▶
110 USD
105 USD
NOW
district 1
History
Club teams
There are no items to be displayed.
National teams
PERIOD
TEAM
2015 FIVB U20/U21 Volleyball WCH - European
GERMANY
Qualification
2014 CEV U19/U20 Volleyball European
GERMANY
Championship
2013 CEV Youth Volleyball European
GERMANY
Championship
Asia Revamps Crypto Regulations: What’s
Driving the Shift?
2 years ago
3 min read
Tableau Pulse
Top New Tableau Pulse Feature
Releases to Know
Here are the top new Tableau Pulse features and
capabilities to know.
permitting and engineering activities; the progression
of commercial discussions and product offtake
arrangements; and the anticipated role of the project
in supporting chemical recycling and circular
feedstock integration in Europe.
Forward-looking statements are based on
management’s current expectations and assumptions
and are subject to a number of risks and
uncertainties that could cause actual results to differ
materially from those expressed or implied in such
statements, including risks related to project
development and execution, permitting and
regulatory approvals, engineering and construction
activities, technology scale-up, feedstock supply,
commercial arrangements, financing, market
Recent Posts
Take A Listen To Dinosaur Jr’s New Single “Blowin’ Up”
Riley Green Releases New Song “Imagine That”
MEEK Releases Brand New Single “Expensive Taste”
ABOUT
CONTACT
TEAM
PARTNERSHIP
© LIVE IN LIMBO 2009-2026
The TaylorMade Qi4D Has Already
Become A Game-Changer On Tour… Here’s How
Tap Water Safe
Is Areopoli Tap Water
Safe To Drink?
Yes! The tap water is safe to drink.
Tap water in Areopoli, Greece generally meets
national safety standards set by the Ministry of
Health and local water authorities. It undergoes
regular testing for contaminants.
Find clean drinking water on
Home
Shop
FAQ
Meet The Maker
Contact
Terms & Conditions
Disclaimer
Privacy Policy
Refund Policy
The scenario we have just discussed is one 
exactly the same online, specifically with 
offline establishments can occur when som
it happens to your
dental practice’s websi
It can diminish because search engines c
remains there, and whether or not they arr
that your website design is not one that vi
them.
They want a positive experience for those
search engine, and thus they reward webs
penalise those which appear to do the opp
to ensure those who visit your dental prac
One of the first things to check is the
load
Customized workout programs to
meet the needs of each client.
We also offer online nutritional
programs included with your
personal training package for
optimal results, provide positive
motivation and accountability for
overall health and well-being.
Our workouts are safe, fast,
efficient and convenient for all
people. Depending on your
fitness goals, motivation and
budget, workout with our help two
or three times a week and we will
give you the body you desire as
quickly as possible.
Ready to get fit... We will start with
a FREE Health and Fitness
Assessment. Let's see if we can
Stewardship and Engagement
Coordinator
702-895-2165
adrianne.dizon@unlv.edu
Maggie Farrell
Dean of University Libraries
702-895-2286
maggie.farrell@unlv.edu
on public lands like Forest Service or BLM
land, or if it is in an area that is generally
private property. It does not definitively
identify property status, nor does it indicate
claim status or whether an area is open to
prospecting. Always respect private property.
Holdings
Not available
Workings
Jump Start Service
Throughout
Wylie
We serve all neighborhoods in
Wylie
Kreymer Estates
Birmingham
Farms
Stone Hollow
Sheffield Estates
◀
* [Written task]: Starting at the first line of the material above, reproduce each line exactly up to and including the line with "The scenario we have just discussed is one".

* [Solution to this exercise]:
110 USD
105 USD
NOW
district 1
History
Club teams
There are no items to be displayed.
National teams
PERIOD
TEAM
2015 FIVB U20/U21 Volleyball WCH - European
GERMANY
Qualification
2014 CEV U19/U20 Volleyball European
GERMANY
Championship
2013 CEV Youth Volleyball European
GERMANY
Championship
Asia Revamps Crypto Regulations: What’s
Driving the Shift?
2 years ago
3 min read
Tableau Pulse
Top New Tableau Pulse Feature
Releases to Know
Here are the top new Tableau Pulse features and
capabilities to know.
permitting and engineering activities; the progression
of commercial discussions and product offtake
arrangements; and the anticipated role of the project
in supporting chemical recycling and circular
feedstock integration in Europe.
Forward-looking statements are based on
management’s current expectations and assumptions
and are subject to a number of risks and
uncertainties that could cause actual results to differ
materially from those expressed or implied in such
statements, including risks related to project
development and execution, permitting and
regulatory approvals, engineering and construction
activities, technology scale-up, feedstock supply,
commercial arrangements, financing, market
Recent Posts
Take A Listen To Dinosaur Jr’s New Single “Blowin’ Up”
Riley Green Releases New Song “Imagine That”
MEEK Releases Brand New Single “Expensive Taste”
ABOUT
CONTACT
TEAM
PARTNERSHIP
© LIVE IN LIMBO 2009-2026
The TaylorMade Qi4D Has Already
Become A Game-Changer On Tour… Here’s How
Tap Water Safe
Is Areopoli Tap Water
Safe To Drink?
Yes! The tap water is safe to drink.
Tap water in Areopoli, Greece generally meets
national safety standards set by the Ministry of
Health and local water authorities. It undergoes
regular testing for contaminants.
Find clean drinking water on
Home
Shop
FAQ
Meet The Maker
Contact
Terms & Conditions
Disclaimer
Privacy Policy
Refund Policy
The scenario we have just discussed is one 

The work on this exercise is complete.